Reading text:
Start of Block
Earth Sounds – Listening for the Music of the Earth
5 Composers Who Celebrate the Earth in their Music

On Earth Day (April 22) more than one billion people around the globe celebrate the Earth and raise environmental awareness. through in-person gatherings, music concerts, art projects, television specials, nature walks, online campaigns, and through other actions and activities. Last year, we learned about five ways we can honor the Earth through the arts. In 2019, we learned how to make kid-friendly musical shakers by upcycling household materials. On Earth Day 2022, we will learn how to listen to the the music that is all around us and how composers have used the sounds of nature as a source of inspiration. In today's post, we will learn about musical works of five different 20th and 21st-century composers, John Cage (Sept. 5, 1912 – Aug. 12, 1992), Bernie Krause (b. Dec. 8, 1938), John Luther Adams (b. Jan. 23, 1953), Tan Dun (Aug. 18, 1957), and Mileece Abson (b. June 19, 1978).
End of Block
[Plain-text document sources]
Start of Block
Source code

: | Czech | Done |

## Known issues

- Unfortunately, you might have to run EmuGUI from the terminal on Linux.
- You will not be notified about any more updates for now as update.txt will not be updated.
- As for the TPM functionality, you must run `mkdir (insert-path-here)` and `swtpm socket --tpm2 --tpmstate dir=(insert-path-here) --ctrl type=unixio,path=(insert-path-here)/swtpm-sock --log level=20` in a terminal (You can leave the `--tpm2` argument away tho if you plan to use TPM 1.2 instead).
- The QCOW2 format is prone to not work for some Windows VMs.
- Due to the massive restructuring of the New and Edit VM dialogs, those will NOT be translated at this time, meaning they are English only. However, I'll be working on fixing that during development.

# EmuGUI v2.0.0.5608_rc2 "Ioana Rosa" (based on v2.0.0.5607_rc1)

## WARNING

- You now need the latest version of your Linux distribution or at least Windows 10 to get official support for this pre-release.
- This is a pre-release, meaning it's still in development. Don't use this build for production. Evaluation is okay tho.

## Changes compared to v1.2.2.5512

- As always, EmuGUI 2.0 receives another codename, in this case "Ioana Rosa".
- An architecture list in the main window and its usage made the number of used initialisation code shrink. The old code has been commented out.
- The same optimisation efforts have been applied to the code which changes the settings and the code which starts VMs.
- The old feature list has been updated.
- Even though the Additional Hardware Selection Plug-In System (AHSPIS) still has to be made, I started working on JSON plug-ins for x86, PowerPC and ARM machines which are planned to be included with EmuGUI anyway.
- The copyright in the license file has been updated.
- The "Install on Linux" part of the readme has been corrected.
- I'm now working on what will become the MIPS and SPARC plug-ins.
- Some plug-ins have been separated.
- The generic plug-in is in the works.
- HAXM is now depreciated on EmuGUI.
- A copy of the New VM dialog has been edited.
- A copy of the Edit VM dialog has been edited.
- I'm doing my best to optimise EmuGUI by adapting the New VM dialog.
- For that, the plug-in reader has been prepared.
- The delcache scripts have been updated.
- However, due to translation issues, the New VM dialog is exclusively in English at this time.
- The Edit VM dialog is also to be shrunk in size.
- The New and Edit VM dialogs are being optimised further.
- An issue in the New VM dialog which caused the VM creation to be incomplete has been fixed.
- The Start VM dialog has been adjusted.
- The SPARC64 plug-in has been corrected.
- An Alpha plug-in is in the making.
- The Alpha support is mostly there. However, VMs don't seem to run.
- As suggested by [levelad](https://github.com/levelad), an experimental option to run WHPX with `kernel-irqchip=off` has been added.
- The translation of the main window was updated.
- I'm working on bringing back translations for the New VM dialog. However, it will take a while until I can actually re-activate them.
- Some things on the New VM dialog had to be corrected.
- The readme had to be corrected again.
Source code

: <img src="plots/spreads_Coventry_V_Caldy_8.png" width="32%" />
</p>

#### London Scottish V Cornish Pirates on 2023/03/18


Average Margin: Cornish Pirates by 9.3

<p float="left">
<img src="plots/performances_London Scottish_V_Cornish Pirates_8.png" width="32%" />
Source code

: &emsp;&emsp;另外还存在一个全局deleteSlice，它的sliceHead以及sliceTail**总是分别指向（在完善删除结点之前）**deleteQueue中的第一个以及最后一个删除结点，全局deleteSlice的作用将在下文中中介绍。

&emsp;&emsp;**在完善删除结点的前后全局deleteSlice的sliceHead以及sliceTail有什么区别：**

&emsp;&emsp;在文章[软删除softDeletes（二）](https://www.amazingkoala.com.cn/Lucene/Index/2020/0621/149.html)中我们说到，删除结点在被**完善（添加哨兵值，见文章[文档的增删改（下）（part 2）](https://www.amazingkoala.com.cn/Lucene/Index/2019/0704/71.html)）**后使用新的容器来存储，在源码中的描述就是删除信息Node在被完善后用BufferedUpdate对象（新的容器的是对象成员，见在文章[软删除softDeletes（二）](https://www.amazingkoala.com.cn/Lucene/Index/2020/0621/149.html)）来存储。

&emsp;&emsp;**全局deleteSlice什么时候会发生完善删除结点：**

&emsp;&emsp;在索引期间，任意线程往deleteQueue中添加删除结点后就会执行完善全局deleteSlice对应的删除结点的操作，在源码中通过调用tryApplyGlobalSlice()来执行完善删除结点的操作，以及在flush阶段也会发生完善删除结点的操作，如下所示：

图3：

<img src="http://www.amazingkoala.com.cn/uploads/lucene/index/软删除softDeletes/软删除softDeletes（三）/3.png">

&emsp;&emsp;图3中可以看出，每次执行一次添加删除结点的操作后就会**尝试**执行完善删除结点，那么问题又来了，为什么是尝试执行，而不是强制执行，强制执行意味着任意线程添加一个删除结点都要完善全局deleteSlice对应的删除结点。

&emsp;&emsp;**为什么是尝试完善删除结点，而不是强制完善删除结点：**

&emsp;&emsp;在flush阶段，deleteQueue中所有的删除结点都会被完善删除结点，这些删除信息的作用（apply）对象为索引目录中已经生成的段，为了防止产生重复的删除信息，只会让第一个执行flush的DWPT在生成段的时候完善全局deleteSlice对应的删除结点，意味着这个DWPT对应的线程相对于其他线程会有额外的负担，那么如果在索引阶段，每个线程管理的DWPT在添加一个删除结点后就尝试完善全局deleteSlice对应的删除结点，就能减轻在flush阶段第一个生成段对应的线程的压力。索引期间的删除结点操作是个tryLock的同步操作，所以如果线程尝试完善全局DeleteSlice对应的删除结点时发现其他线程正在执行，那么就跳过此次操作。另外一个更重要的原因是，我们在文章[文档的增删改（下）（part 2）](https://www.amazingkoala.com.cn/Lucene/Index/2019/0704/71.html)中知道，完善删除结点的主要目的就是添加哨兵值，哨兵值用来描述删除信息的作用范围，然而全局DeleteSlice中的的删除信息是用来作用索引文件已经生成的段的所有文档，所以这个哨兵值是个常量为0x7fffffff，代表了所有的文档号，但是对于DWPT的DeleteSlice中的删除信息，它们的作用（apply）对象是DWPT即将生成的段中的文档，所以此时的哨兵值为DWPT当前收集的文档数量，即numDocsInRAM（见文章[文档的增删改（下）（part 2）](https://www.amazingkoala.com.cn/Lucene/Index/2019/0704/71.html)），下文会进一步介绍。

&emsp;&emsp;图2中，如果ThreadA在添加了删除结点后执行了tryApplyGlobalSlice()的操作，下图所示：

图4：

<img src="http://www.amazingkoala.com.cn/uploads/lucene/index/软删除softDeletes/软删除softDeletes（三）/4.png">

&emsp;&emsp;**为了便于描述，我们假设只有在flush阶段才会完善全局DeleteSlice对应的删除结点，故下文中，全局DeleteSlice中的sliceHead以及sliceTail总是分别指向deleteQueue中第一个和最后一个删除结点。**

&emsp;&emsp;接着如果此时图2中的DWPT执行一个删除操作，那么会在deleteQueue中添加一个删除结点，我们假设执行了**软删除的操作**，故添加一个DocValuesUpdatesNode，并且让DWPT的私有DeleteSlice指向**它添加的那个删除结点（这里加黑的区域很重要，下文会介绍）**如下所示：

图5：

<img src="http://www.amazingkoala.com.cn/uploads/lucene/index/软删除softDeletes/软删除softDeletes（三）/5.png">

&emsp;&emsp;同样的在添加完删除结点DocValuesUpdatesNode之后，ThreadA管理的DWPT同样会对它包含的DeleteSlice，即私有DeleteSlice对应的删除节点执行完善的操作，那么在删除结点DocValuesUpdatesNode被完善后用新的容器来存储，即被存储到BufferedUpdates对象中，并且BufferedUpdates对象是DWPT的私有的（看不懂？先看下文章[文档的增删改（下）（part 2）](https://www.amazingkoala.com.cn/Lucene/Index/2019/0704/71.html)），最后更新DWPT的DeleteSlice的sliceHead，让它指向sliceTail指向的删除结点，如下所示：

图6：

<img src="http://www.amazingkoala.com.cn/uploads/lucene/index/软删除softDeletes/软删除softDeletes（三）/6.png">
End of Block
Exercises to complete:
A - What is the Spanish translation of this sentence from the Earth Day post about composers: "In 2019, we learned how to make kid-friendly musical shakers by upcycling household materials."?
B - Write a continuation of the Earth Day post about composers and the sounds of nature, starting after its last sentence.

Answers to the exercise:
A - En 2019, aprendimos a hacer maracas musicales aptas para niños reciclando creativamente materiales del hogar.

B -
John Cage
The function of art is not to communicate one's personal ideas or feelings, but rather to imitate nature in her manner of operations.

John Milton Cage, Jr. was born in Los Angeles, CA, on September 5, 1912. His father, John Milton Cage, Sr., was an inventor and electrical engineer and his mother, Lucretia Harvey "Crete" Cage, was a journalist. Growing up, John studied piano. After two years studying liberal arts at Pomona College, he spent eighteeen months in Europe where we pursued various creative fields. He dabbled in poetry, painting, and architecture, until finally finding his place as, as he called "an inventor of music."
Cage is most well-known for his collborations with his partner choreographer Merce Cunningham (April 16, 1919 – July 26, 2009), his philosophy of Indeterminacy, and his works for "prepared" or altered pianos. You can experiment virually with Cage's pianos in the Official Cage Pianos App. In Indeterminacy some musical elements are left up to the performer or to chance. (We first learned about it in the post What Is Chance Music?.)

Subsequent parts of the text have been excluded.